Design report

Aggregate inductor figures-of-merit at one or more frequencies.

A DesignReport collects everything you’d typically want to know about a spiral inductor before committing it to a design: DC and AC resistance, inductance, coupling-only Q, parallel-equivalent resistance, substrate cap, self-resonance frequency, and the full Pi-model parameters at each requested frequency.

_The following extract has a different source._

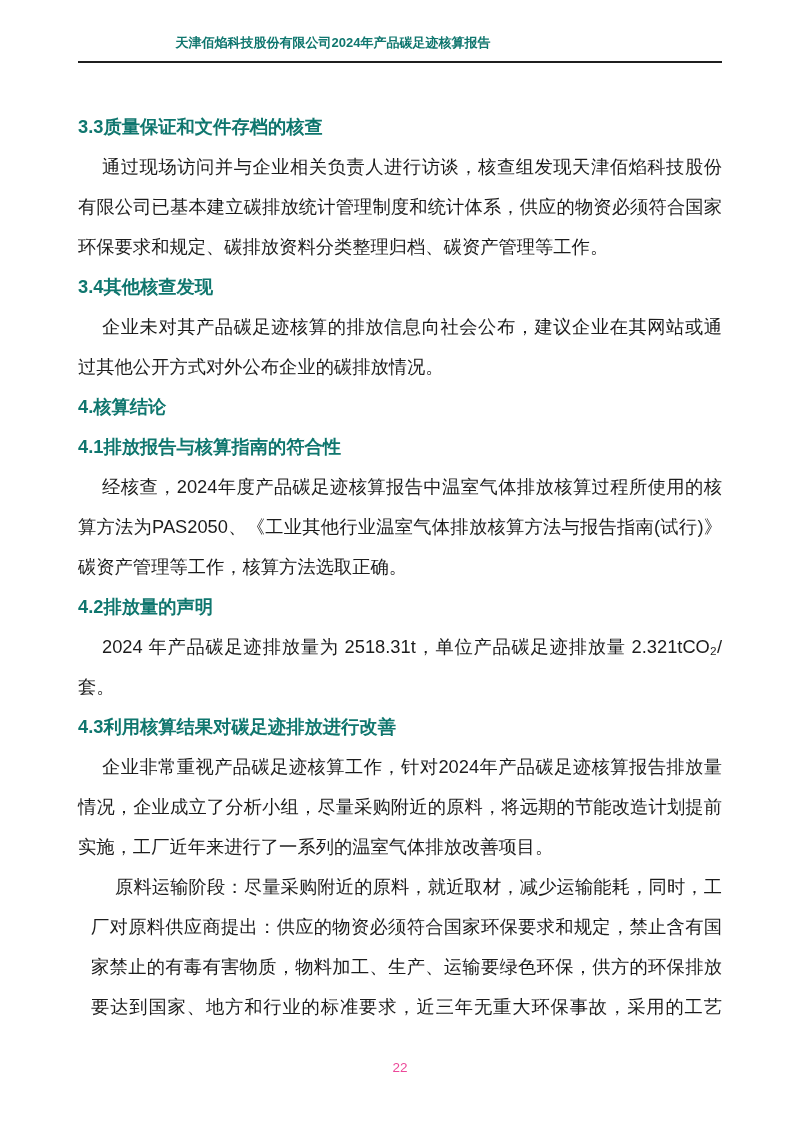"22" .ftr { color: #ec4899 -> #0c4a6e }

Useful as a one-shot CLI / script entry point:

from reasitic import parse_tech_file, square_spiral
from reasitic.report import design_report

tech = parse_tech_file("BiCMOS.tek")
sp = square_spiral("L1", length=200, width=10, spacing=2,
                    turns=3, tech=tech, metal="m3")
rpt = design_report(sp, tech, freqs_ghz=[1.0, 2.4, 5.0])
print(rpt.format_text())
class reasitic.report.FreqPointReport[source]

Bases: object

One frequency’s worth of design data.

freq_ghz: float
L_nH: float
R_dc_ohm: float
R_ac_ohm: float
Q_metal: float
pi: PiResult
pi3: Pi3Result
__init__(freq_ghz, L_nH, R_dc_ohm, R_ac_ohm, Q_metal, pi, pi3)
Parameters:
Return type:

None

class reasitic.report.DesignReport[source]

Bases: object

Aggregate report for a single spiral over one or more frequencies.

name: str
L_dc_nH: float
R_dc_ohm: float
metal_area_um2: float
n_polygons: int
n_segments: int
self_resonance_ghz: float | None
points: list[FreqPointReport]
format_text()[source]

Render the report as a readable text block.

Return type:

str

__init__(name, L_dc_nH, R_dc_ohm, metal_area_um2, n_polygons, n_segments, self_resonance_ghz, points=<factory>)
Parameters:
Return type:

None

reasitic.report.design_report(shape, tech, freqs_ghz, *, selfres_range_ghz=(0.5, 50.0), ground_shape=None)[source]

Compile a DesignReport for shape.

Parameters:
Return type:

DesignReport